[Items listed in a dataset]
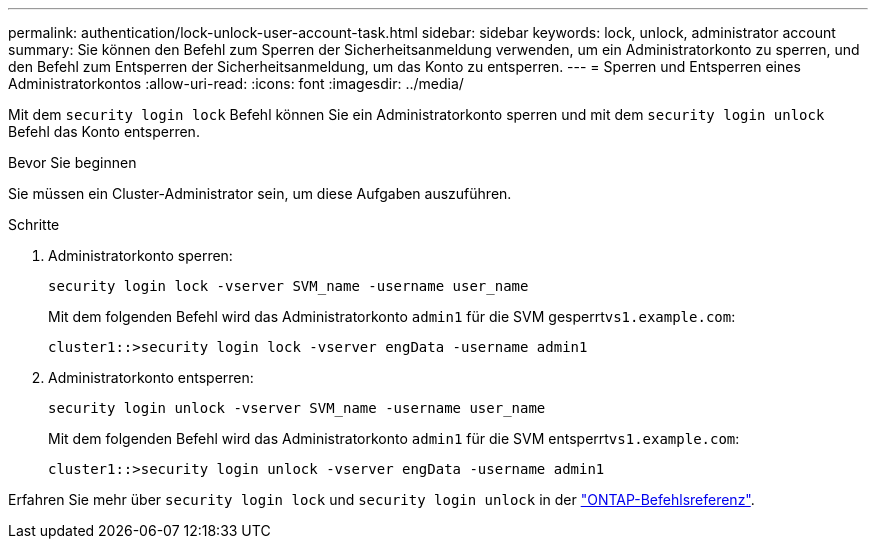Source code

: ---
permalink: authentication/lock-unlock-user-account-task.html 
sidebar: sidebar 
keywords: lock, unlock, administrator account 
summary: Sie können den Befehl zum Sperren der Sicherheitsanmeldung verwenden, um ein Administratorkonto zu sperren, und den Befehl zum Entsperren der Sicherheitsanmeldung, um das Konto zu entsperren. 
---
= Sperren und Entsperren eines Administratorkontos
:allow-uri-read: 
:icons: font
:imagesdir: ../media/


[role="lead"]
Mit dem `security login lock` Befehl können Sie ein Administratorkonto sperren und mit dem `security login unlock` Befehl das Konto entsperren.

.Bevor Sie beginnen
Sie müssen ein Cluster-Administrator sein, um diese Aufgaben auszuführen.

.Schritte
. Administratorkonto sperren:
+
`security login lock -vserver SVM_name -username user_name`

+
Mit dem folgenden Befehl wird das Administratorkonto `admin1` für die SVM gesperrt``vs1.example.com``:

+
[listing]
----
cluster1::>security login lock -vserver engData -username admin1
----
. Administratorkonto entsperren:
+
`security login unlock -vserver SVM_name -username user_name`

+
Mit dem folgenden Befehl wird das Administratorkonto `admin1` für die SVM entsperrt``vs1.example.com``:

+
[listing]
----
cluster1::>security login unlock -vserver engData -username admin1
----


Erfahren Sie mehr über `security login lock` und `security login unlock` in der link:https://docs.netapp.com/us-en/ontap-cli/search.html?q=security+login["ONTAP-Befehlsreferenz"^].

---

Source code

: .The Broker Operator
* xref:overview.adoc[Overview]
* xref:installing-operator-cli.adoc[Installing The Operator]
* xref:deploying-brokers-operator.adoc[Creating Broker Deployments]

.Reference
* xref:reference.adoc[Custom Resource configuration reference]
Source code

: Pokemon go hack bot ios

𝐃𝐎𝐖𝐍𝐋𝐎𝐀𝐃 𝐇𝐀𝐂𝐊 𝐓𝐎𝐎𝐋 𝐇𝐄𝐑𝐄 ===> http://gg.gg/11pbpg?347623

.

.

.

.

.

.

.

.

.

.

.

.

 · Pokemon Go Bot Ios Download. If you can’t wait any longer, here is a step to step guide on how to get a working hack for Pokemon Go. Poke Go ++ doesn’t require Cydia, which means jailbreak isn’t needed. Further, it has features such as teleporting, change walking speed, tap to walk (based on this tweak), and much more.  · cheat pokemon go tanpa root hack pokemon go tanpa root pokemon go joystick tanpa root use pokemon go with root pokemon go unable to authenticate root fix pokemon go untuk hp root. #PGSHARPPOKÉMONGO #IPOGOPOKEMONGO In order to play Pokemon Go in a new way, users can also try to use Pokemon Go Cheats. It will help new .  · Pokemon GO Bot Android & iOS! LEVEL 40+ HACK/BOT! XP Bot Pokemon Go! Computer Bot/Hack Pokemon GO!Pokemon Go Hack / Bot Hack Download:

_To do:_
Find the lines above that contain the word "folgenden" and copy each one.

_Answer:_
Mit dem folgenden Befehl wird das Administratorkonto `admin1` für die SVM gesperrt``vs1.example.com``:
Mit dem folgenden Befehl wird das Administratorkonto `admin1` für die SVM entsperrt``vs1.example.com``:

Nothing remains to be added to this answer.